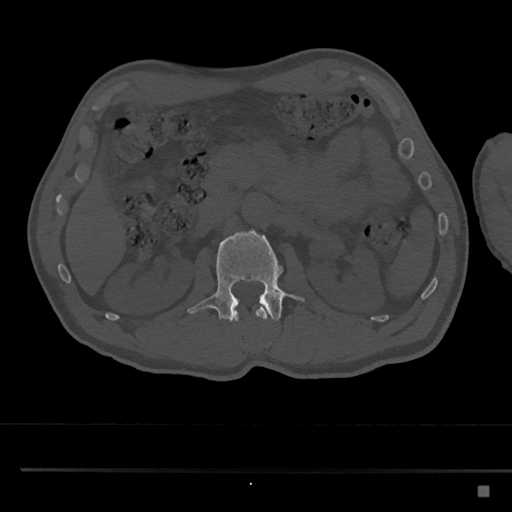
CT including the spine, one axial slice. Slice 776 of 797 in the series (ordered by position). Reconstruction kernel Br40s/3. Bone window (W 1800 / L 400 HU). 0.5 mm slice thickness. 512 × 512 image matrix. Patient: male, 59 years. Case-level facts recorded for this patient, not image findings: primary cancer: prostate.
Structures marked on this image (semi-automatic segmentation, software-assisted and operator-edited):
- L1 vertebra: bounding box (x1, y1, x2, y2) in pixels: (232, 307, 268, 321)
- L2 vertebra: (188, 230, 305, 321)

To do> Output the material above word for word. Leave out its images.

Problem solution>
CT including the spine, one axial slice. Slice 776 of 797 in the series (ordered by position). Reconstruction kernel Br40s/3. Bone window (W 1800 / L 400 HU). 0.5 mm slice thickness. 512 × 512 image matrix. Patient: male, 59 years. Case-level facts recorded for this patient, not image findings: primary cancer: prostate.
Structures marked on this image (semi-automatic segmentation, software-assisted and operator-edited):
- L1 vertebra: bounding box (x1, y1, x2, y2) in pixels: (232, 307, 268, 321)
- L2 vertebra: (188, 230, 305, 321)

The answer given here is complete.